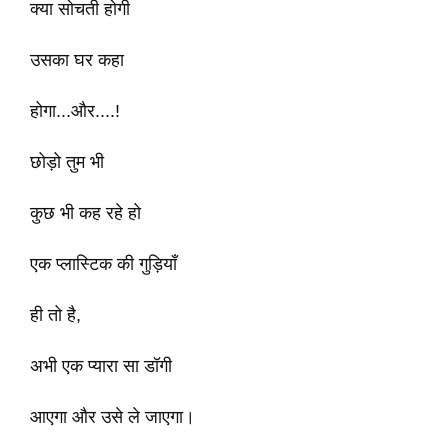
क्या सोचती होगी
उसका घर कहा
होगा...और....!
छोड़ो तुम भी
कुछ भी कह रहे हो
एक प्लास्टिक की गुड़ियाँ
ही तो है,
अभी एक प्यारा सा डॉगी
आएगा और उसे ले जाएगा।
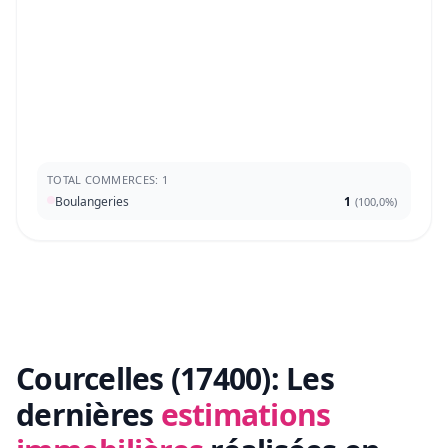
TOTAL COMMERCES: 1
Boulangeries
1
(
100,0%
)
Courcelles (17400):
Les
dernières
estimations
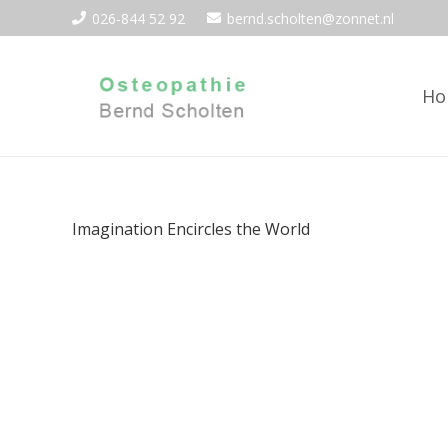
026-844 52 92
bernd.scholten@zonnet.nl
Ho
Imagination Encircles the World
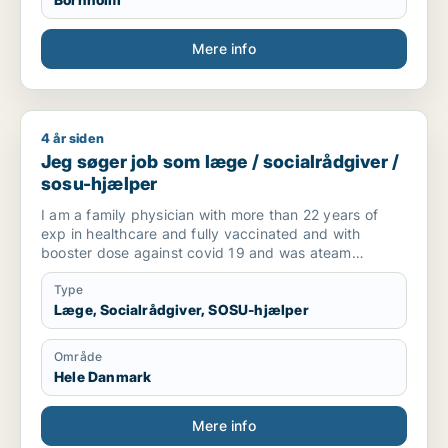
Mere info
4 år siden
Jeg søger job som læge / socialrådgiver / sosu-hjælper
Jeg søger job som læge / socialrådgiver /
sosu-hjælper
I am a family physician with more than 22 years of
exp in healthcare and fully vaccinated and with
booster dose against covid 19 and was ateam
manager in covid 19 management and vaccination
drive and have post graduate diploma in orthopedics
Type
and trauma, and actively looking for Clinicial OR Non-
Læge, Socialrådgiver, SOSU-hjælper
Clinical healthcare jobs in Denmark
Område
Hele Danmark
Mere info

§ The task: Rename "Boulangeries" to "Pâtisseries" in the lines from the start of the records up to and including the line with "Imagination Encircles the World". Give those lines again with nothing else changed, and leave out the pictures.

§ Finished task:
क्या सोचती होगी
उसका घर कहा
होगा...और....!
छोड़ो तुम भी
कुछ भी कह रहे हो
एक प्लास्टिक की गुड़ियाँ
ही तो है,
अभी एक प्यारा सा डॉगी
आएगा और उसे ले जाएगा।
TOTAL COMMERCES: 1
Pâtisseries
1
(
100,0%
)
Courcelles (17400):
Les
dernières
estimations
026-844 52 92
bernd.scholten@zonnet.nl
Ho
Imagination Encircles the World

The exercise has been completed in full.